Carl Frick brought out an all-Latin critical edition of yet another version, the Turin manuscript, in 1892, and published that in his handbook Chronica Minora under the title Origo Humani Generis. The Hathi Trust has placed Frick online, but unfortunately it is only accessible from inside the United States.
Here are the links:
1. de Lagarde
2. Mommsen
3. Frick

2010-05-06

A History of the Timeline

An impressive new illustrated history of timelines has just appeared in the United States. Cartographies of Time: A History of the Timeline is the work of Daniel Rosenberg, an associate professor in Oregon, with help from Anthony Grafton. I have not bought a copy yet, but can see the first 34 pages as a sample on Google Books here. Thanks to Nat Taylor for pointing out this publication. The formal launch date seems to have been May 1, but there are bibliographic references suggesting it was in circulation earlier.

Rosenberg's book deals with a topic closely related to the stemma: the long history of vertical, horizontal (and curled-up) timelines to represent history.

One gem of a story I noticed at first glance on the Google preview was the account on page 27 of the Milanese publisher Boninus Mombritius boasting that no scribe could have copied such an intricate and extensive work as accurately as he did with his printed version of Eusebius. Mombritius declared he had kept all the tables in order and put all the kings in their places.
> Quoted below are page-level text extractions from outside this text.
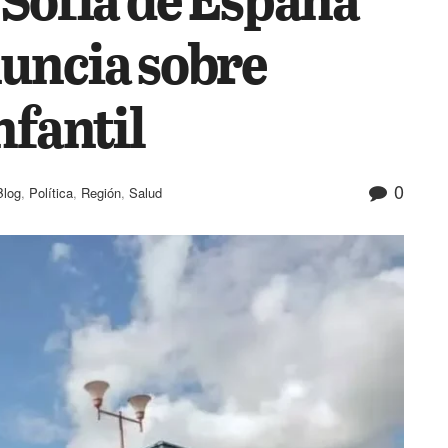
uncia sobre
nfantil
0
Blog
,
Política
,
Región
,
Salud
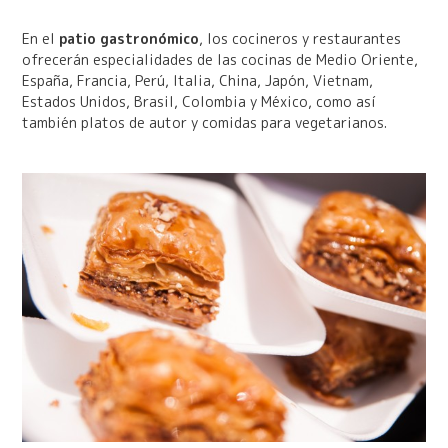
En el
patio gastronómico
, los cocineros y restaurantes
ofrecerán especialidades de las cocinas de Medio Oriente,
España, Francia, Perú, Italia, China, Japón, Vietnam,
Estados Unidos, Brasil, Colombia y México, como así
también platos de autor y comidas para vegetarianos.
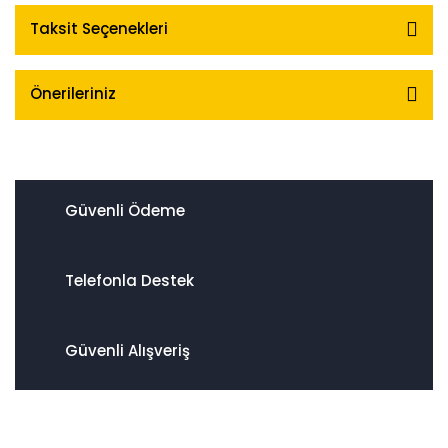
Taksit Seçenekleri
Önerileriniz
Güvenli Ödeme
Telefonla Destek
Güvenli Alışveriş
This alludes to the muddle which hampered the diffusion of both the stemma and timeline in the medieval period, and erased almost all documentary evidence of their Late Antique models. It is challenging for any reader to grasp and to remember complex technical drawings which require careful measurement and layout. It is difficult for even a scribe with artistic skills to copy one correctly. And with fewer skills, time pressure and inadequate remuneration, it is practically impossible. Thus, the serious corruption done to the Great Stemma early in its diffusion led to it ultimately being discarded and begun all over again by medieval writers such as Peter of Poitiers.

I cannot see the index and I have not read the book yet, but on the pages I did read, Rosenberg seems to jump his history from Eusebius (who arranged his chronography in vertical columns, with the synchronous entries all carefully aligned with one another) straight to Peter of Poitiers with no mention of the Great Stemma.
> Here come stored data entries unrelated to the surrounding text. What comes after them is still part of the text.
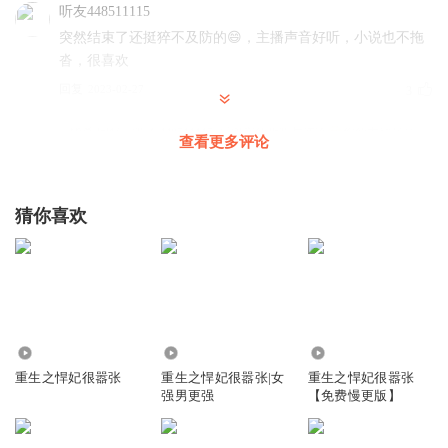
听友448511115
突然结束了还挺猝不及防的😄，主播声音好听，小说也不拖
沓，很喜欢
回复
2023-02-27
3
皆希
回复 @
听友448511115
:
感谢亲的收听与评论
您的支持就是
查看更多评论
主播最大的动力
猜你喜欢
小農婦
所有演播者都播得很好👍👍小說上半部還不錯👍👍 只是結尾
太潦草了，有點浪費了主播們的好聲音⋯⋯
回复
2023-02-21
3
presleya
3.76万
3088
1.37万
剧情绝对没有废话和拖沓，演播也专业，真不错，推荐推
重生之悍妃很嚣张
重生之悍妃很嚣张|女
重生之悍妃很嚣张
荐。
强男更强
【免费慢更版】
回复
2023-02-21
2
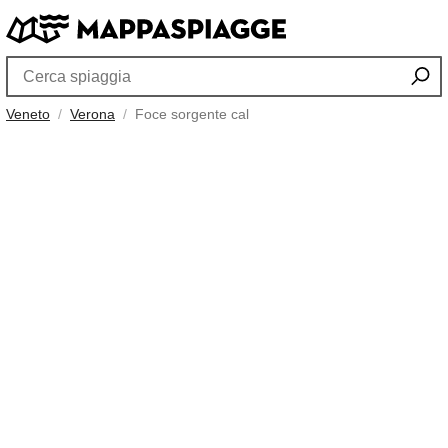
Veneto
Verona
Foce sorgente cal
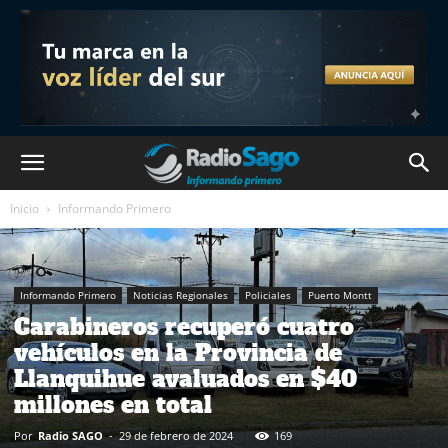
Inicio
Informando Primero
Informando Primero
Noticias Regionales
Policiales
Puerto Montt
Carabineros recuperó cuatro
vehículos en la Provincia de
Llanquihue avaluados en $40
millones en total
Por
Radio SAGO
-
29 de febrero de 2024
169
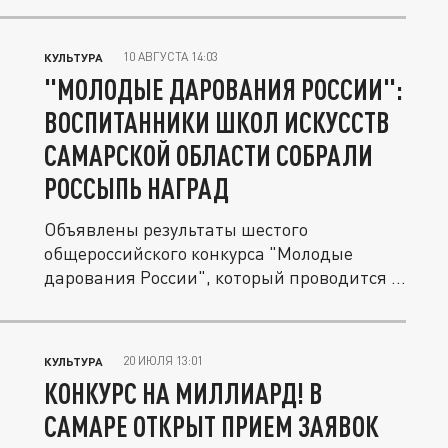
10 АВГУСТА 14:03
КУЛЬТУРА
"МОЛОДЫЕ ДАРОВАНИЯ РОССИИ":
ВОСПИТАННИКИ ШКОЛ ИСКУССТВ
САМАРСКОЙ ОБЛАСТИ СОБРАЛИ
РОССЫПЬ НАГРАД
Объявлены результаты шестого
общероссийского конкурса "Молодые
дарования России", который проводится с
2017...
20 ИЮЛЯ 13:01
КУЛЬТУРА
КОНКУРС НА МИЛЛИАРД! В
САМАРЕ ОТКРЫТ ПРИЕМ ЗАЯВОК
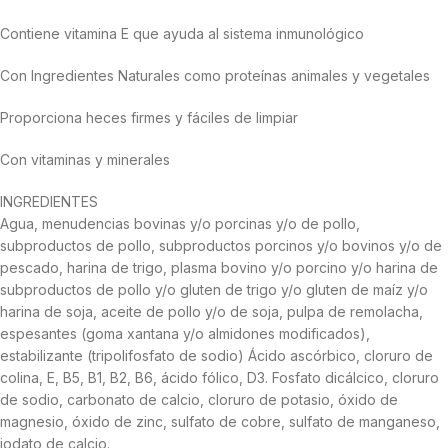
Contiene vitamina E que ayuda al sistema inmunológico
Con Ingredientes Naturales como proteínas animales y vegetales
Proporciona heces firmes y fáciles de limpiar
Con vitaminas y minerales
INGREDIENTES
Agua, menudencias bovinas y/o porcinas y/o de pollo,
subproductos de pollo, subproductos porcinos y/o bovinos y/o de
pescado, harina de trigo, plasma bovino y/o porcino y/o harina de
subproductos de pollo y/o gluten de trigo y/o gluten de maíz y/o
harina de soja, aceite de pollo y/o de soja, pulpa de remolacha,
espesantes (goma xantana y/o almidones modificados),
estabilizante (tripolifosfato de sodio) Ácido ascórbico, cloruro de
colina, E, B5, B1, B2, B6, ácido fólico, D3. Fosfato dicálcico, cloruro
de sodio, carbonato de calcio, cloruro de potasio, óxido de
magnesio, óxido de zinc, sulfato de cobre, sulfato de manganeso,
iodato de calcio.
The Great Stemma's arcade, which marks out the patriarchs from Adam to Abraham in a series of arches, each containing a span of years between each begetting, is incontestably the oldest left-to-right timeline extant in the West. The manuscripts date from 945 and later. If Rosenberg's valuable book were not to mention them, it would be incomplete.

It can also be argued that the Great Stemma contains a more sophisticated timeline than this simple arcade of patriarchs. I am exploring this on the latest page of the Piggin.Net website. The Great Stemma was undoubtedly created before the 8th century, perhaps in Visigothic Spain, perhaps in North Africa. It could even be that the Great Stemma pre-dates Eusebius, but those are matters that are still the subject of ongoing research.